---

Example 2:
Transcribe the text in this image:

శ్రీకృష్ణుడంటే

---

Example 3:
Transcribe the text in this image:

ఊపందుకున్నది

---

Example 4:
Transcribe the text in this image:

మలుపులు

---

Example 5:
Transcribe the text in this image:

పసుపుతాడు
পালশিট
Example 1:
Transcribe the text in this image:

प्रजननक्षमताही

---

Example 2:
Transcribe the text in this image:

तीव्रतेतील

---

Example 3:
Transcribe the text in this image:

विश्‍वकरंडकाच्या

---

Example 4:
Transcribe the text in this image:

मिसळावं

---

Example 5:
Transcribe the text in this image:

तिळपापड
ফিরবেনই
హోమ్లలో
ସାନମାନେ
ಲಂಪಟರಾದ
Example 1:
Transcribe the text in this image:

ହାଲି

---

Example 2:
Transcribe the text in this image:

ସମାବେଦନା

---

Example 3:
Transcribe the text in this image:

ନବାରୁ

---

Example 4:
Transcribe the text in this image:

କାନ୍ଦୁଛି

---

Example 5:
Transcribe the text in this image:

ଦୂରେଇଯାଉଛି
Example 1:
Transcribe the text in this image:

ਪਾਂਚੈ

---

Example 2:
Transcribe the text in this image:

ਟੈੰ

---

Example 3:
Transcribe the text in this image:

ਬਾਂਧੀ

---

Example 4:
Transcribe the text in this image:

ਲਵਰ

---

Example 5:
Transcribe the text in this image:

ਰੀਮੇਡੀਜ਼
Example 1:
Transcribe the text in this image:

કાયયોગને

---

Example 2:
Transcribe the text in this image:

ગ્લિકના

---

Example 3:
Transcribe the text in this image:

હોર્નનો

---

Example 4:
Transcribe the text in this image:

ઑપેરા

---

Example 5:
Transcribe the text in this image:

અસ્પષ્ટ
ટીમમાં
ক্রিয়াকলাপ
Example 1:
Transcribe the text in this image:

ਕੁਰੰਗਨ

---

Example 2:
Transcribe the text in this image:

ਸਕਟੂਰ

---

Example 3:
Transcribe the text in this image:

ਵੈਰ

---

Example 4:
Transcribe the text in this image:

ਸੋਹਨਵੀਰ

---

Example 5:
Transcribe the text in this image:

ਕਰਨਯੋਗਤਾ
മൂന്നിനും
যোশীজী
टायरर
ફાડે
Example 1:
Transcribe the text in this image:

○ ○ ○ ○ ○

■ Work instruction ■
Copy the data above. Keep each line exact.

■ Answer box ■
---

Example 2:
Transcribe the text in this image:

శ్రీకృష్ణుడంటే

---

Example 3:
Transcribe the text in this image:

ఊపందుకున్నది

---

Example 4:
Transcribe the text in this image:

మలుపులు

---

Example 5:
Transcribe the text in this image:

పసుపుతాడు
পালশিট
Example 1:
Transcribe the text in this image:

प्रजननक्षमताही

---

Example 2:
Transcribe the text in this image:

तीव्रतेतील

---

Example 3:
Transcribe the text in this image:

विश्‍वकरंडकाच्या

---

Example 4:
Transcribe the text in this image:

मिसळावं

---

Example 5:
Transcribe the text in this image:

तिळपापड
ফিরবেনই
హోమ్లలో
ସାନମାନେ
ಲಂಪಟರಾದ
Example 1:
Transcribe the text in this image:

ହାଲି

---

Example 2:
Transcribe the text in this image:

ସମାବେଦନା

---

Example 3:
Transcribe the text in this image:

ନବାରୁ

---

Example 4:
Transcribe the text in this image:

କାନ୍ଦୁଛି

---

Example 5:
Transcribe the text in this image:

ଦୂରେଇଯାଉଛି
Example 1:
Transcribe the text in this image:

ਪਾਂਚੈ

---

Example 2:
Transcribe the text in this image:

ਟੈੰ

---

Example 3:
Transcribe the text in this image:

ਬਾਂਧੀ

---

Example 4:
Transcribe the text in this image:

ਲਵਰ

---

Example 5:
Transcribe the text in this image:

ਰੀਮੇਡੀਜ਼
Example 1:
Transcribe the text in this image:

કાયયોગને

---

Example 2:
Transcribe the text in this image:

ગ્લિકના

---

Example 3:
Transcribe the text in this image:

હોર્નનો

---

Example 4:
Transcribe the text in this image:

ઑપેરા

---

Example 5:
Transcribe the text in this image:

અસ્પષ્ટ
ટીમમાં
ক্রিয়াকলাপ
Example 1:
Transcribe the text in this image:

ਕੁਰੰਗਨ

---

Example 2:
Transcribe the text in this image:

ਸਕਟੂਰ

---

Example 3:
Transcribe the text in this image:

ਵੈਰ

---

Example 4:
Transcribe the text in this image:

ਸੋਹਨਵੀਰ

---

Example 5:
Transcribe the text in this image:

ਕਰਨਯੋਗਤਾ
മൂന്നിനും
যোশীজী
टायरर
ફાડે
Example 1:
Transcribe the text in this image:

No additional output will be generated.